Exercise brief
Please edit the bug report page: rewrite the passage between "Bug is archived." and "from the tracker.", inclusive, changing "unarchive" to "reopen".

Exercise text
•••
GNU bug report logs - #42019
[PATCH 0/1] sources.json compliant with SWH loader

Previous Next

Package: guix-patches;

Reported by: zimoun <zimon.toutoune <at> gmail.com>

Date: Tue, 23 Jun 2020 15:14:01 UTC

Severity: normal

Tags: patch

Done: Ludovic Courtès <ludo <at> gnu.org>

Bug is archived. No further changes may be made.

To add a comment to this bug, you must first unarchive it, by sending
a message to control AT debbugs.gnu.org, with unarchive 42019 in the body.
You can then email your comments to 42019 AT debbugs.gnu.org in the normal way.

Toggle the display of automated, internal messages from the tracker.
•••
Given entries
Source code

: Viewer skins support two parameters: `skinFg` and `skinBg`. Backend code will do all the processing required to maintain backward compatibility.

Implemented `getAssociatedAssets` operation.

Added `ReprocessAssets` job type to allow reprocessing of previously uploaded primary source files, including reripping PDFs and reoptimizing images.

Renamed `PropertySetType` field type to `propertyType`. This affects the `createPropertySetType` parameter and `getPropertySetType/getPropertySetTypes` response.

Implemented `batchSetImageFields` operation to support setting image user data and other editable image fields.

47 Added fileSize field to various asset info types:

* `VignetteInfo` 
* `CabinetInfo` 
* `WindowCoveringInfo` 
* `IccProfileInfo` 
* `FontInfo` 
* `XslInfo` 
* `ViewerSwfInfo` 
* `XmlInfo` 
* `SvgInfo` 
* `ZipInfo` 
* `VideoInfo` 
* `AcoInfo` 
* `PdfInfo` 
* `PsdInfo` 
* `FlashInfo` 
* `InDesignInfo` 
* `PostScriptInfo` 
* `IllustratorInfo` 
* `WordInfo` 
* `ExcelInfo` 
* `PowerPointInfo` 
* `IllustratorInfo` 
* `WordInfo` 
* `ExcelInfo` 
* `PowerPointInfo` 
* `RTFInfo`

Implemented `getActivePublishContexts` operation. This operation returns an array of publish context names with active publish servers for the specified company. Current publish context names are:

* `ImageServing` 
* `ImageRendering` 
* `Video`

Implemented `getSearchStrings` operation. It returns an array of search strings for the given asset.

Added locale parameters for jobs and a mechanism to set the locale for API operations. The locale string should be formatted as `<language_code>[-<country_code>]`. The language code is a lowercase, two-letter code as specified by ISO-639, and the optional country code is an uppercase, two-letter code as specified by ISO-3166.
•••
Written answer
Bug is archived. No further changes may be made.

To add a comment to this bug, you must first reopen it, by sending
a message to control AT debbugs.gnu.org, with reopen 42019 in the body.
You can then email your comments to 42019 AT debbugs.gnu.org in the normal way.

Toggle the display of automated, internal messages from the tracker.